Weniger Verständnis zeigen die Richter für die Intimsphäre der 16-Jährigen. Die Kabinen waren zum Zeltinneren offen. Dem „Schamgefühl“ aber wurde laut Urteil „ausreichend Rechnung getragen“, weil eine Beamtin im Eingang stand, „so dass ein Einblick allenfalls eingeschränkt möglich war.“ Außerdem hätte die Klägerin der demütigenden Prozedur ja „entgehen“ können – durch „Verzicht auf den Stadionbesuch“.

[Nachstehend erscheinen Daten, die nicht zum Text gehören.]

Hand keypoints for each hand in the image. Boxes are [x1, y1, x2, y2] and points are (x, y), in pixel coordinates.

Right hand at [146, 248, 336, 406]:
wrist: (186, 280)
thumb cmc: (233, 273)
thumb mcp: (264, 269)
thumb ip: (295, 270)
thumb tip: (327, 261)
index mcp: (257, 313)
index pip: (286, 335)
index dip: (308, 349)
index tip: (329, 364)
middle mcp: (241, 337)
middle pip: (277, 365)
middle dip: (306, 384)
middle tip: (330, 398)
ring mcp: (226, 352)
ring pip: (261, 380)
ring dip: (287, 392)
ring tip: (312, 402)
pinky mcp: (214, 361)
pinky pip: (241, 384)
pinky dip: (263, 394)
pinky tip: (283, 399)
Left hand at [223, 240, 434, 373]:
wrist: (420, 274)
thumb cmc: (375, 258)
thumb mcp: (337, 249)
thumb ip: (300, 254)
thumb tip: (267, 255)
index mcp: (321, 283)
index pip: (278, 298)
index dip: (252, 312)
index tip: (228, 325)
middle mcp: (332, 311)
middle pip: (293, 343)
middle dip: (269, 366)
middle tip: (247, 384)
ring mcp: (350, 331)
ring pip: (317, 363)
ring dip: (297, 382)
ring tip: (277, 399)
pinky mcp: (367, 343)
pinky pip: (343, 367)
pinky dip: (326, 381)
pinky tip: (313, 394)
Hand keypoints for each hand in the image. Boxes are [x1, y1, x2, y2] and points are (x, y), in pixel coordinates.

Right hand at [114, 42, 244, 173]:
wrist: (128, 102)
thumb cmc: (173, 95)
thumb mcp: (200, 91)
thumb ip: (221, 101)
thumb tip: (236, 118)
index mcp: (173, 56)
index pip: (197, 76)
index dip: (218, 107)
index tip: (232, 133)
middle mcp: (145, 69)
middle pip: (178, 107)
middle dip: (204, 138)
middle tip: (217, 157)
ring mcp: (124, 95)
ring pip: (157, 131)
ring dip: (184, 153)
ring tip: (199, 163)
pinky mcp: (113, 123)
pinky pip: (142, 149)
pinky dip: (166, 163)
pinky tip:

In dem Urteil sieht der Anwalt Jörg Freund auch ein „erstaunliches Missverhältnis“ zum Beschluss des Bundesverfassungsgerichts, das erst am 23. Mai die Rasterfahndung eng begrenzt hatte. Von Terror-Fahndern verlangt Karlsruhe, dass sie nur konkreten Gefährdungen nachgehen. In Saarlouis aber wird tendenziell jeder Fußballanhänger zum Störer erklärt, werden gerade Unauffällige der „schärfsten Form der Kontrolle“ (Freund) unterzogen. Das wäre eine neue Definition von Verhältnismäßigkeit.